Peruggia’nın yaşadığı oda çok nemliydi. Eserin zarar görmesinden korkuyordu. Bu yüzden tabloyu aynı binada yaşayan hemşehrisi Vincenzo Lancelotti’ye emanet etti. Bir ay sonra, onu saklamak için tahta bir kutu yaptıktan sonra, tabloyu komşusundan geri aldı.
Bu süreçte yazı ve sanat alanında ünlü olacak iki genç adam, yanlışlıkla olası suç ortakları olarak tutuklandılar: Ama Guillaume Apollinaire ve Pablo Picasso’nun olayla bir ilgilerinin olmadığı kısa süre içinde anlaşıldı. Soruşturma sonucunda müzenin daimi personelinin suçsuz olduğuna inanan polis, duvar ustaları, dekoratörler kısa bir süre için veya belirli bir görev için kiralanan personel ile verileri sipariş sicilinde rapor edilen kişiler üzerinde yoğunlaştı. Bu aşamada Peruggia da sorgulandı, mütevazi odası arandı. Ama Peruggia tabloyu masasının altına yaptığı özel alana gizlemişti. Bulamadılar…

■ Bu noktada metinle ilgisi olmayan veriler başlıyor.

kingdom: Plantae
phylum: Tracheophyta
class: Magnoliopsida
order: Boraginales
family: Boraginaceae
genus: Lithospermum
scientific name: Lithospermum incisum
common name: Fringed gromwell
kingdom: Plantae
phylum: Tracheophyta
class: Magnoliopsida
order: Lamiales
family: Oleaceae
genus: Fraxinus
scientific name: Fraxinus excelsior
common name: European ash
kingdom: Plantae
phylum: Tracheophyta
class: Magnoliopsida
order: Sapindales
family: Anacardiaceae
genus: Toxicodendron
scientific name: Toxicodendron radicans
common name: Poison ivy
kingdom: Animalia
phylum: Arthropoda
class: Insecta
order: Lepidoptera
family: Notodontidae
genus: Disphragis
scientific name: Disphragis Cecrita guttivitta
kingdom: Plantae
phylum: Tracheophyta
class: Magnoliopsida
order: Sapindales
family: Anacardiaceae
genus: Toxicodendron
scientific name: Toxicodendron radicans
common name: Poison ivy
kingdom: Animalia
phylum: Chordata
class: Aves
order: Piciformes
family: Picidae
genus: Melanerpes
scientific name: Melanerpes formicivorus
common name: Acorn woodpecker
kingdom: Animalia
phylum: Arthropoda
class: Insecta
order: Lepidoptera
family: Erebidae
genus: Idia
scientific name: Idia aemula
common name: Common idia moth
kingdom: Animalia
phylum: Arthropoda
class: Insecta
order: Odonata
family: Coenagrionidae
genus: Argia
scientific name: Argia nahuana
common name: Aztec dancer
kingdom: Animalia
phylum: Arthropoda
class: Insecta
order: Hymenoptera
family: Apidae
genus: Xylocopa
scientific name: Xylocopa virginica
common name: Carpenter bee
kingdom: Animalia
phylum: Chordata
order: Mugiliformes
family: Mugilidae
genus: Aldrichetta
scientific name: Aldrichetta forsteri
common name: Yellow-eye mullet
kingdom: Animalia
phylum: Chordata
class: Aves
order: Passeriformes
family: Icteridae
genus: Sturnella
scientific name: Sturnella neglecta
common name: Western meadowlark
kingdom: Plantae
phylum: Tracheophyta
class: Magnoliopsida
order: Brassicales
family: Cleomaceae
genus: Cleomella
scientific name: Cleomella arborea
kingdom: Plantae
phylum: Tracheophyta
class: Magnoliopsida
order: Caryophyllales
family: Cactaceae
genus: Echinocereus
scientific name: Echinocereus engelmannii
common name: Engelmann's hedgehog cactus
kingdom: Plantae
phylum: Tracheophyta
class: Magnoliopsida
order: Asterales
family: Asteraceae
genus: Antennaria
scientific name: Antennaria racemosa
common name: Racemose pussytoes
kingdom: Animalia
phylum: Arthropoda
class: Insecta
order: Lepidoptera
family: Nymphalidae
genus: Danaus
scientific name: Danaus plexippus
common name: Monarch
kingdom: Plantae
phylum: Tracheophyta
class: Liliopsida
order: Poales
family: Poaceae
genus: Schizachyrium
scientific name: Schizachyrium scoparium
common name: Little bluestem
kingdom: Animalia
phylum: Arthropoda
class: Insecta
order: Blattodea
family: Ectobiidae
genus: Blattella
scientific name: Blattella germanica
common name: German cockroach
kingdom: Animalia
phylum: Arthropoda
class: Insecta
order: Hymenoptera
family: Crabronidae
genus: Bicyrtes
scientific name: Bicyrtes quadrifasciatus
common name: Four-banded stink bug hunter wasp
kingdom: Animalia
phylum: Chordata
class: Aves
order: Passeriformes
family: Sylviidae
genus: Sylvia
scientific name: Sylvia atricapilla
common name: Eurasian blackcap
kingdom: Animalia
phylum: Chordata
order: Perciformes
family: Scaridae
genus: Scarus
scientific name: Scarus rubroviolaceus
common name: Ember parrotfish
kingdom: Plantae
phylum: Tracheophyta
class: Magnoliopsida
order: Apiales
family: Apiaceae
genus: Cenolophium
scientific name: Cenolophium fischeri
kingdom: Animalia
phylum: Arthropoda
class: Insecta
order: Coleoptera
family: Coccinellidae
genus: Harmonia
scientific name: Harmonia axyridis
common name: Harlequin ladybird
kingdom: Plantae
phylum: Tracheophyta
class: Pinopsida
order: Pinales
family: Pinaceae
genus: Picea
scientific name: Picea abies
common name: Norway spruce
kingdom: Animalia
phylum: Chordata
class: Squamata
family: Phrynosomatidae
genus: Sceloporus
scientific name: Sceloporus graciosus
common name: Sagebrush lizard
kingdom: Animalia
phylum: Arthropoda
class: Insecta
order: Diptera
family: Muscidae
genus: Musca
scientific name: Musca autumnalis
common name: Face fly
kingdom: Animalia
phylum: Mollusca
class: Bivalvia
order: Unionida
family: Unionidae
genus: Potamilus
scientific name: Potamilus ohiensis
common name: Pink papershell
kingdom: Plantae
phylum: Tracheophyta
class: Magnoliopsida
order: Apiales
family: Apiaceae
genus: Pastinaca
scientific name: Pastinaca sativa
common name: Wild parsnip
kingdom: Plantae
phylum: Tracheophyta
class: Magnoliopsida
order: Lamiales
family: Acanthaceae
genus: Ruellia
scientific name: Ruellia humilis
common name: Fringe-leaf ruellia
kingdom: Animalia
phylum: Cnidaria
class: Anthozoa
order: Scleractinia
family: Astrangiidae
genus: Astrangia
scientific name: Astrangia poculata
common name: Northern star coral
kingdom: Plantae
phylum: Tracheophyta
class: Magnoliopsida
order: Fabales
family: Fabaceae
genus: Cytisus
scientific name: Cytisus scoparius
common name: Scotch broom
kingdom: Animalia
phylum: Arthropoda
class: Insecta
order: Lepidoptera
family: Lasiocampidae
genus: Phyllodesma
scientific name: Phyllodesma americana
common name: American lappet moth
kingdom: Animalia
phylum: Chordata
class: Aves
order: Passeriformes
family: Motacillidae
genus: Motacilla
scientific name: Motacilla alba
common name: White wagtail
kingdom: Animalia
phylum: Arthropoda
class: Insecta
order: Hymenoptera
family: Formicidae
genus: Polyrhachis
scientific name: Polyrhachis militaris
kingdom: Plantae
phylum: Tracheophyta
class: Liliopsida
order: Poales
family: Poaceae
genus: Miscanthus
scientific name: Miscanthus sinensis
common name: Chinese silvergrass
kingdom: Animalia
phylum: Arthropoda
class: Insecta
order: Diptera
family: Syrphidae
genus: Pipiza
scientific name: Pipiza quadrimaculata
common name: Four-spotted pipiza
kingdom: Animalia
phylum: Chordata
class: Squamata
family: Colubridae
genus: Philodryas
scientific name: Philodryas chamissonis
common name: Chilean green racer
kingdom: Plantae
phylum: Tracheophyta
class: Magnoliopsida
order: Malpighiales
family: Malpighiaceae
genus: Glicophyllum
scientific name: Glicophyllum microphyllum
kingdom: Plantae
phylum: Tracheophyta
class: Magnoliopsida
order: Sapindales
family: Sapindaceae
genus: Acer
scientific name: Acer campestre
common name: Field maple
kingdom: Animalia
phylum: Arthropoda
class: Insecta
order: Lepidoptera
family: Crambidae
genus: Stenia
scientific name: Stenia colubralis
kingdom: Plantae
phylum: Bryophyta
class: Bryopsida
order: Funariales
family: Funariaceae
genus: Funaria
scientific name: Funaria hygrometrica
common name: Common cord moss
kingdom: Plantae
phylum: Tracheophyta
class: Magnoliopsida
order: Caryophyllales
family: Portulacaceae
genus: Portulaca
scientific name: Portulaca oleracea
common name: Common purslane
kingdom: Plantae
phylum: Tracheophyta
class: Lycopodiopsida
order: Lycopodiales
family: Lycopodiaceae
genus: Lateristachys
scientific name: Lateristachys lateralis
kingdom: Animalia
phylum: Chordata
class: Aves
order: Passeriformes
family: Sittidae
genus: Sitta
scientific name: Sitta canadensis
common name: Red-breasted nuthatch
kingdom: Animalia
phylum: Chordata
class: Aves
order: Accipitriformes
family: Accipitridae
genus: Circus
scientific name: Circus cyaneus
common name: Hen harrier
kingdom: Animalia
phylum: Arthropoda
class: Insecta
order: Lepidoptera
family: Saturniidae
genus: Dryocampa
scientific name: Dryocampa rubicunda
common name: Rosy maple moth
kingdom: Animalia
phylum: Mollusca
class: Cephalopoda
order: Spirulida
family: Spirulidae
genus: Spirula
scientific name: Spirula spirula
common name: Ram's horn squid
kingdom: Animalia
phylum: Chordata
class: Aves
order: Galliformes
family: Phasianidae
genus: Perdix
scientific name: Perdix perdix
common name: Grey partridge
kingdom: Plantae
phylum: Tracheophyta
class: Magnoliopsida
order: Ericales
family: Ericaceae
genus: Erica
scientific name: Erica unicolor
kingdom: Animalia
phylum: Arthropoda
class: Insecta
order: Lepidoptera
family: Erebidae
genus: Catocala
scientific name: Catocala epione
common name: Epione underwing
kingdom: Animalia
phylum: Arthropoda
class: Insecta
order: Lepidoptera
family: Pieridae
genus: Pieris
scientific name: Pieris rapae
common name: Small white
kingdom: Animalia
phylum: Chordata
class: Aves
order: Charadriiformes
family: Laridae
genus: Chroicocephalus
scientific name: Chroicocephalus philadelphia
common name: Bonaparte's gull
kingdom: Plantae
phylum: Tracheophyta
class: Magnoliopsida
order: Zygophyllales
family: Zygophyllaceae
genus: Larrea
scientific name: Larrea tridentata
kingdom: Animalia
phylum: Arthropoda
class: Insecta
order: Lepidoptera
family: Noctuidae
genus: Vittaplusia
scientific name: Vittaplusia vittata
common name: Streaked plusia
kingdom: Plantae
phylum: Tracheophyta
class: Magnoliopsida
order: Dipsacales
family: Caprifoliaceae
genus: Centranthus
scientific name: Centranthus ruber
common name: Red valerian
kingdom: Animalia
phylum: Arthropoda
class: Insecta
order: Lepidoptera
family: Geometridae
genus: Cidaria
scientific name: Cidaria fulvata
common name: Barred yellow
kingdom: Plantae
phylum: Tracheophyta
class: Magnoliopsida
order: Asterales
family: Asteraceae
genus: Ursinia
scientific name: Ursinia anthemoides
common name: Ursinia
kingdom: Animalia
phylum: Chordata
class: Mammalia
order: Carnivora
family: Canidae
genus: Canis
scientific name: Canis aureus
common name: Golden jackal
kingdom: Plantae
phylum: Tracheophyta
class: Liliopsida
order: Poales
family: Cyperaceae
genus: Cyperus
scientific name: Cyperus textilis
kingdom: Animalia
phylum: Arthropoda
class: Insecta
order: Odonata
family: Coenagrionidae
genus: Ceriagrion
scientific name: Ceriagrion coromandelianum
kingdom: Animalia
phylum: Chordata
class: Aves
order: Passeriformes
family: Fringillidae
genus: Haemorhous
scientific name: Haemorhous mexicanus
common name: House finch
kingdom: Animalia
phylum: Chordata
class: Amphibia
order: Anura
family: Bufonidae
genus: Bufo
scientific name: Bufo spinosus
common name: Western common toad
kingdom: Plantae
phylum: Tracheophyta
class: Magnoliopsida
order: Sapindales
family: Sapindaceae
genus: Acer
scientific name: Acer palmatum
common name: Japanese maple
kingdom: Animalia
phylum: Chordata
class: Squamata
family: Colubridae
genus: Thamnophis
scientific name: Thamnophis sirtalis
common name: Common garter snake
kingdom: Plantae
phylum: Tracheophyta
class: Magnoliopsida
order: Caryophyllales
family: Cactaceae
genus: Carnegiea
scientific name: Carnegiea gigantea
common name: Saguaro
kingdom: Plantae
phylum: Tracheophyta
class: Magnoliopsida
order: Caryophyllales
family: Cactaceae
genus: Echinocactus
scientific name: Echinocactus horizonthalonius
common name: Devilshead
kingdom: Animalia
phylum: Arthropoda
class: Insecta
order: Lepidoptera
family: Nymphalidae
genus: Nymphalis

Mona Lisa’nın “müzedeki yerine” dönmesi için iki yıl geçmesi gerekiyordu. 1913 sonbaharında, Floransalı sanat koleksiyoncusu Alfredo Geri, galerisinde bir sergi düzenlemeye karar verir ve gazetelere verdiği bir ilan aracılığıyla özel şahıslardan kendisine bazı eserler vermelerini ister. Mona Lisa da Paris’ten İtalya’ya dönmüştür. Vincenzo Peruggia, sahte “Mösyö Léonard V” imzasıyla Mona Lisa’nın satışını öneren bir mektubu koleksiyoncu Geri’ye gönderir. Mona Lisa tablosunun kendisinde olduğunu ve bir miktar para karşılığında onu İtalya’ya vermek istediğini yazar. Gerekçesini de not olarak düşer. “Bu resim İtalya’da yapılmıştır. Bu yüzden İtalya’ya aittir. Ve bu nedenle ait olduğu yere dönmelidir.” Alfredo Geri, Floransa’daki Kraliyet Galerisi müdürü Giovanni Poggi’ye konuyu iletir ve Peruggia’ya, “Evet, o eser İtalya’ya aittir, onu getirebilirsin…” yanıtını verir.
Sonra Mösyö Léonard yani Peruggia ve galeri müdürü Poggi ile 11 Aralık 1913 tarihinde Floransa’da bir otelde bir toplantı düzenler. Galeri müdürü resmin gerçekliğini doğrulamak için incelemeye aldırır. Eldeki resmin gerçekten orijinal Mona Lisa olduğu anlaşılır… ‘Leonardo’ sahte isimli şahsın, bu tabloyu Louvre’dan çalan Vincenzo Peruggia olduğu ortaya çıkar… Peruggia, ertesi gün, onu doğrudan otel odasından alan polis tarafından tutuklanır.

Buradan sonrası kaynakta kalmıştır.